Exercise a: Using the passage on the 2026 FA Cup final, decide whether each statement agrees with it: (i) the match was played at Wembley Stadium on 16 May 2026; (ii) Chelsea and Manchester City had already faced each other in an earlier FA Cup final; (iii) Chelsea were seeking their eighth Cup title. For each, answer yes or no and quote the words of the passage that decide it.
___ Study text
The 2026 FA Cup final was a football match played at Wembley Stadium in London, England, on 16 May 2026 between Chelsea and Manchester City to determine the winners of the 2025–26 FA Cup. It was the 145th final of English football's primary cup competition, the Football Association Challenge Cup.

Chelsea played in their 17th FA Cup final and the first since 2022, when they lost for a record third consecutive time. They were seeking a ninth Cup title. Manchester City played in their 15th FA Cup final overall and the fourth consecutively, the first ever team to do so. They were seeking an eighth Cup title.

The clubs' most recent meeting in a title-deciding match was the 2021 UEFA Champions League final, which Chelsea won 1–0. The two sides have never before met in an FA Cup final, but have clashed in other domestic title-deciding matches, most recently in the 2019 EFL Cup final and the 2018 FA Community Shield, both of which City won. They met twice in the season's Premier League, a 1–1 draw in Manchester followed by City's 3–0 win in London.
______
Exercise b: Copy the dataset entries verbatim, beginning with the first line of the entries and continuing through the line that contains "script references (11)", both ends included. Leave the pictures out of your copy.
___ Data in this exercise
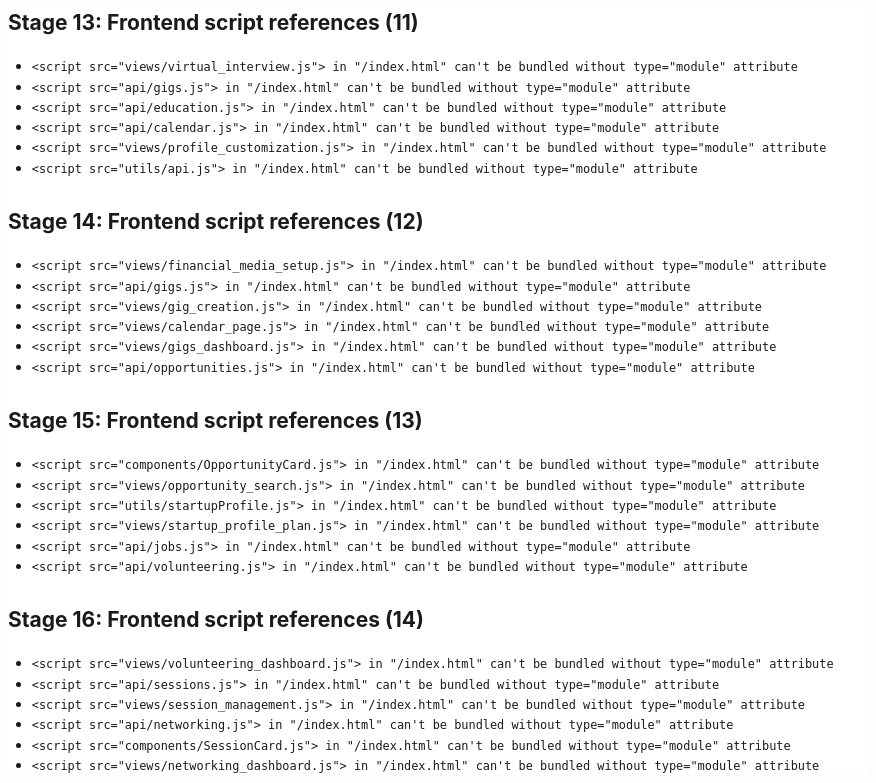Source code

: ## Stage 13: Frontend script references (11)

- `<script src="views/virtual_interview.js"> in "/index.html" can't be bundled without type="module" attribute`
- `<script src="api/gigs.js"> in "/index.html" can't be bundled without type="module" attribute`
- `<script src="api/education.js"> in "/index.html" can't be bundled without type="module" attribute`
- `<script src="api/calendar.js"> in "/index.html" can't be bundled without type="module" attribute`
- `<script src="views/profile_customization.js"> in "/index.html" can't be bundled without type="module" attribute`
- `<script src="utils/api.js"> in "/index.html" can't be bundled without type="module" attribute`

## Stage 14: Frontend script references (12)

- `<script src="views/financial_media_setup.js"> in "/index.html" can't be bundled without type="module" attribute`
- `<script src="api/gigs.js"> in "/index.html" can't be bundled without type="module" attribute`
- `<script src="views/gig_creation.js"> in "/index.html" can't be bundled without type="module" attribute`
- `<script src="views/calendar_page.js"> in "/index.html" can't be bundled without type="module" attribute`
- `<script src="views/gigs_dashboard.js"> in "/index.html" can't be bundled without type="module" attribute`
- `<script src="api/opportunities.js"> in "/index.html" can't be bundled without type="module" attribute`

## Stage 15: Frontend script references (13)

- `<script src="components/OpportunityCard.js"> in "/index.html" can't be bundled without type="module" attribute`
- `<script src="views/opportunity_search.js"> in "/index.html" can't be bundled without type="module" attribute`
- `<script src="utils/startupProfile.js"> in "/index.html" can't be bundled without type="module" attribute`
- `<script src="views/startup_profile_plan.js"> in "/index.html" can't be bundled without type="module" attribute`
- `<script src="api/jobs.js"> in "/index.html" can't be bundled without type="module" attribute`
- `<script src="api/volunteering.js"> in "/index.html" can't be bundled without type="module" attribute`

## Stage 16: Frontend script references (14)

- `<script src="views/volunteering_dashboard.js"> in "/index.html" can't be bundled without type="module" attribute`
- `<script src="api/sessions.js"> in "/index.html" can't be bundled without type="module" attribute`
- `<script src="views/session_management.js"> in "/index.html" can't be bundled without type="module" attribute`
- `<script src="api/networking.js"> in "/index.html" can't be bundled without type="module" attribute`
- `<script src="components/SessionCard.js"> in "/index.html" can't be bundled without type="module" attribute`
- `<script src="views/networking_dashboard.js"> in "/index.html" can't be bundled without type="module" attribute`
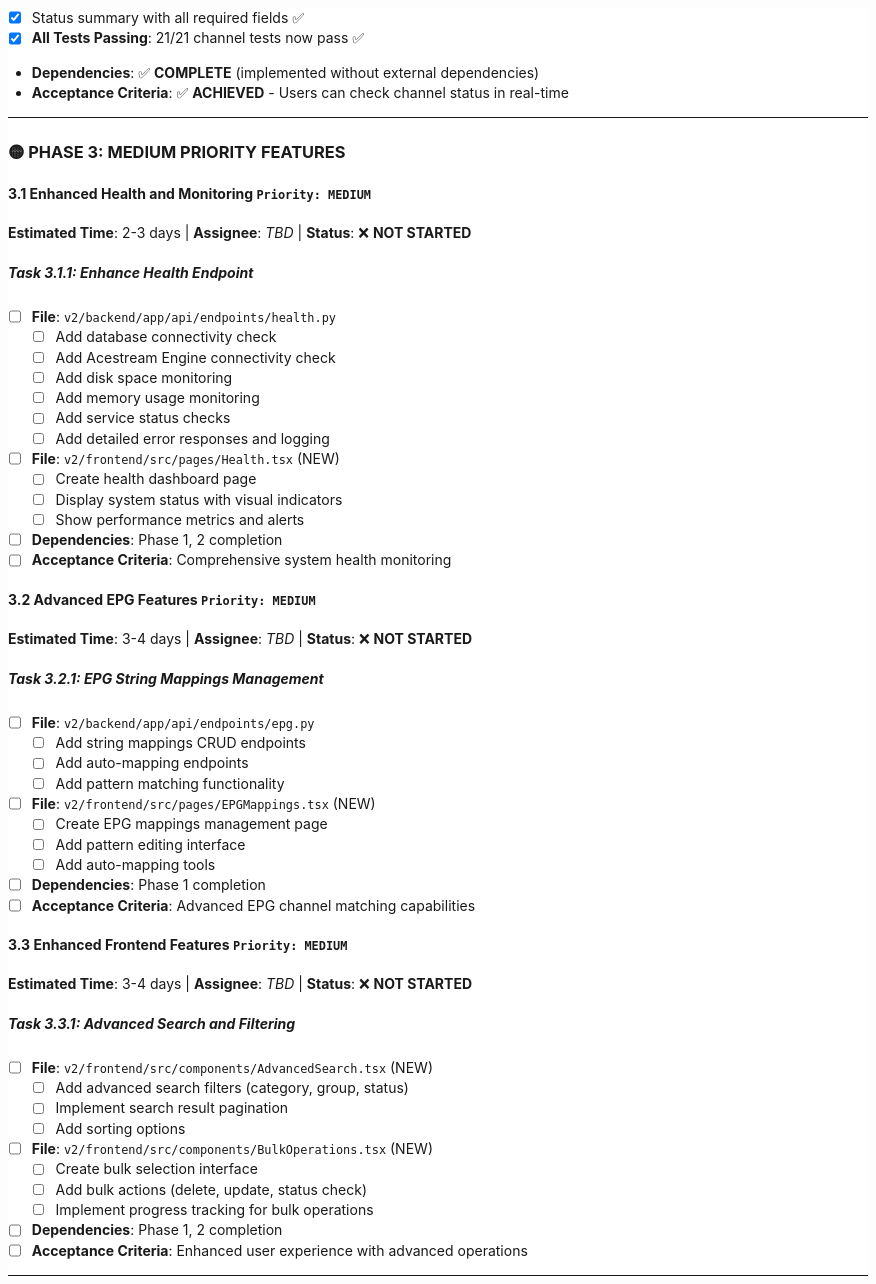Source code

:   - [x] Status summary with all required fields ✅
- [x] **All Tests Passing**: 21/21 channel tests now pass ✅
- **Dependencies**: ✅ **COMPLETE** (implemented without external dependencies)
- **Acceptance Criteria**: ✅ **ACHIEVED** - Users can check channel status in real-time

---

### **🟡 PHASE 3: MEDIUM PRIORITY FEATURES**

#### **3.1 Enhanced Health and Monitoring** `Priority: MEDIUM`

**Estimated Time**: 2-3 days | **Assignee**: _TBD_ | **Status**: ❌ **NOT STARTED**

##### **Task 3.1.1: Enhance Health Endpoint**

- [ ] **File**: `v2/backend/app/api/endpoints/health.py`
  - [ ] Add database connectivity check
  - [ ] Add Acestream Engine connectivity check
  - [ ] Add disk space monitoring
  - [ ] Add memory usage monitoring
  - [ ] Add service status checks
  - [ ] Add detailed error responses and logging
- [ ] **File**: `v2/frontend/src/pages/Health.tsx` (NEW)
  - [ ] Create health dashboard page
  - [ ] Display system status with visual indicators
  - [ ] Show performance metrics and alerts
- [ ] **Dependencies**: Phase 1, 2 completion
- [ ] **Acceptance Criteria**: Comprehensive system health monitoring

#### **3.2 Advanced EPG Features** `Priority: MEDIUM`

**Estimated Time**: 3-4 days | **Assignee**: _TBD_ | **Status**: ❌ **NOT STARTED**

##### **Task 3.2.1: EPG String Mappings Management**

- [ ] **File**: `v2/backend/app/api/endpoints/epg.py`
  - [ ] Add string mappings CRUD endpoints
  - [ ] Add auto-mapping endpoints
  - [ ] Add pattern matching functionality
- [ ] **File**: `v2/frontend/src/pages/EPGMappings.tsx` (NEW)
  - [ ] Create EPG mappings management page
  - [ ] Add pattern editing interface
  - [ ] Add auto-mapping tools
- [ ] **Dependencies**: Phase 1 completion
- [ ] **Acceptance Criteria**: Advanced EPG channel matching capabilities

#### **3.3 Enhanced Frontend Features** `Priority: MEDIUM`

**Estimated Time**: 3-4 days | **Assignee**: _TBD_ | **Status**: ❌ **NOT STARTED**

##### **Task 3.3.1: Advanced Search and Filtering**

- [ ] **File**: `v2/frontend/src/components/AdvancedSearch.tsx` (NEW)
  - [ ] Add advanced search filters (category, group, status)
  - [ ] Implement search result pagination
  - [ ] Add sorting options
- [ ] **File**: `v2/frontend/src/components/BulkOperations.tsx` (NEW)
  - [ ] Create bulk selection interface
  - [ ] Add bulk actions (delete, update, status check)
  - [ ] Implement progress tracking for bulk operations
- [ ] **Dependencies**: Phase 1, 2 completion
- [ ] **Acceptance Criteria**: Enhanced user experience with advanced operations

---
______
Result a:
(i) Yes: "played at Wembley Stadium in London, England, on 16 May 2026"
(ii) No: "The two sides have never before met in an FA Cup final"
(iii) No: "They were seeking a ninth Cup title."

Result b:
Source code

: ## Stage 13: Frontend script references (11)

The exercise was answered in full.